Purifloh will also have access to Somnio’s technical and product develop services through a research and development plan, which aims to expand and commercialise the free radical generator technology.
The agreement included a payment structure based on royalties, which provides both companies the incentive to commercialise the technology as quickly as possible.
Stanmore Coal (ASX: SMR)
As the merger and acquisition space heats up, Stanmore Coal became another takeover target after one of Indonesia’s largest coal producers Golden Energy and Resources’ 51%-owned subsidiary Golden Investments launched an offer valuing Stanmore at $0.95 per share.

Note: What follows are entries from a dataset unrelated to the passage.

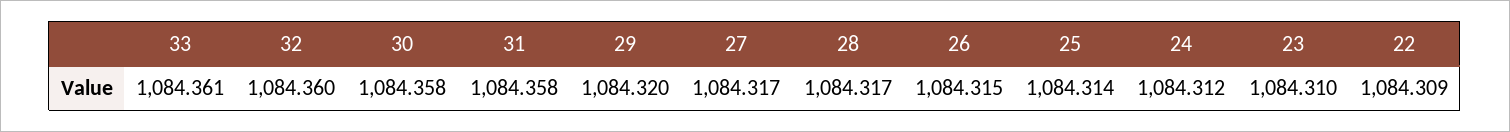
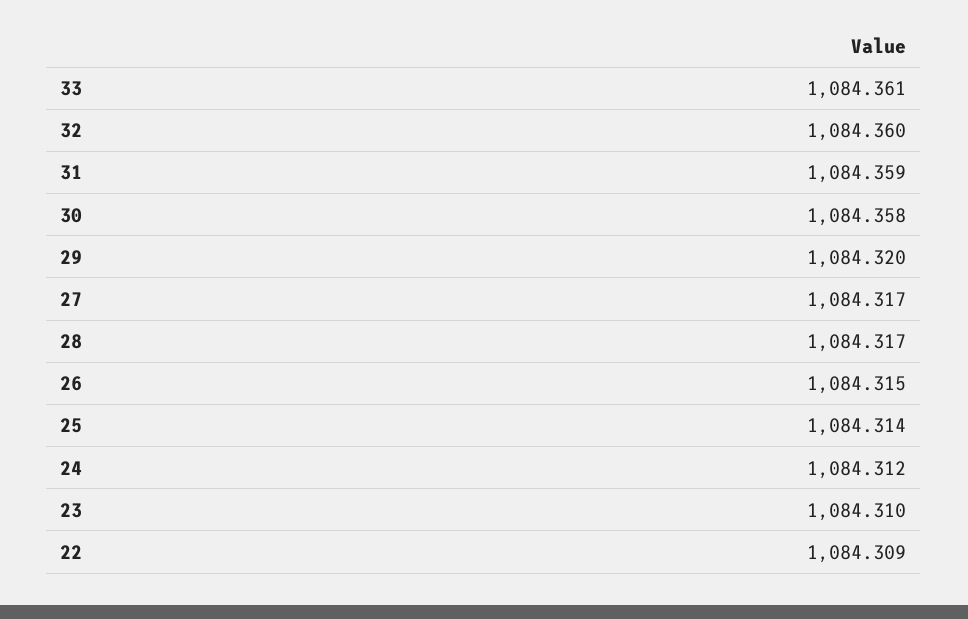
  {
    "33": 1084.361,
    "32": 1084.36,
    "30": 1084.358,
-   "31": 1084.358,
+   "31": 1084.359,
    "29": 1084.32,
    "27": 1084.317,
    "28": 1084.317,
    "26": 1084.315,
    "25": 1084.314,
    "24": 1084.312,
    "23": 1084.31,
    "22": 1084.309
  }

Golden Investments told Stanmore shareholders its offer was “attractive” and provided “immediate value”, without further exposure to the current energy market, which it describes as “volatile”.
Stanmore’s board responded with take no action, but indicated it would evaluate the offer and provide a recommendation to shareholders in due course.
The board also pointed out the offer was only 6.4% premium to Stanmore’s five-day volume weighted average price and not the 14.5% premium as Golden Investments stated.
MOD Resources (ASX: MOD)
Visible copper was seen in drill intersections at MOD Resources’ T23 Dome target within its T20 copper project in the Kalahari Copper Belt.
The copper was visible in the first two diamond core drill holes from an ongoing exploration program at the project.
T23 Dome was the first prospect to be drilled within the project’s northern tenements and the sixth substantial copper discovery at the project.
According to MOD managing director Julian Hanna, the immediate success of finding copper near surface at T23 Dome confirms its prospectivity and opens up the “wider potential” of T20 as a whole.
MOD is looking to list on UK’s AIM market as early as next week, after publishing its prospectus on Monday.
Tando Resources (ASX: TNO)
Tando Resources had a big news week after reporting it had secured the exploration licence for the Mt Sydney zinc-lead project in WA.
Preliminary exploration at the project has returned 17 near-surface anomalies for further evaluation.
Meanwhile, as part of its strategy to fast-track its flagship SPD vanadium project in South Africa, Tando has mobilised a fourth rig to site, which will drill the high-grade vanadium pipe Cluster 5.
Previous sampling at the pipe returned numerous rock chips grading in excess of 2% vanadium. A phase two drilling campaign is also underway at the project’s primary SPD deposit where a maiden resource estimate is imminent.
IPOs this week
The latest company to make its way onto the ASX this week was:
Shekel Brainweigh (ASX: SBW)
Weighing technology stock Shekel Brainweigh starting trade on Tuesday after raising $10.15 million through an oversubscribed IPO.
More than 55% of the funds raised was via Australian and international institutional investors, with 92% of shares on issue held by the top 20 holders.
Shekel creates advanced weighing solutions for retail, healthcare and manufacturing sectors and generated more than $24 million in revenue during 2017.
Companies worldwide use Shekel’s weighing technology including Toshiba, Fujitsu, Datalogic, Diebold-Nixdorf, and GE Healthcare.
IPO proceeds will fund research and development of Shekel’s product aware surface technology, which is a combination of weighing technology and artificial intelligence for the autonomous retail market.
With its share price valued at $0.35 in its IPO, Shekel closed its first week on $0.36.
The week ahead
We are in for a relatively quiet week of new economic data with business investment, construction work done and private sector credit figures.
It will also be worth keeping an eye on a Monday morning speech by the Reserve Bank Governor, Philip Lowe, titled “A Journey Towards a Near Cashless Payments System.’’
In the US the minutes from the last Federal Reserve meeting will be of interest because it will indicate the proximity and extent of interest rate rises.
There will also be an estimate of September quarter US economic growth, while the G20 Summit in Buenos Aires could generate some news.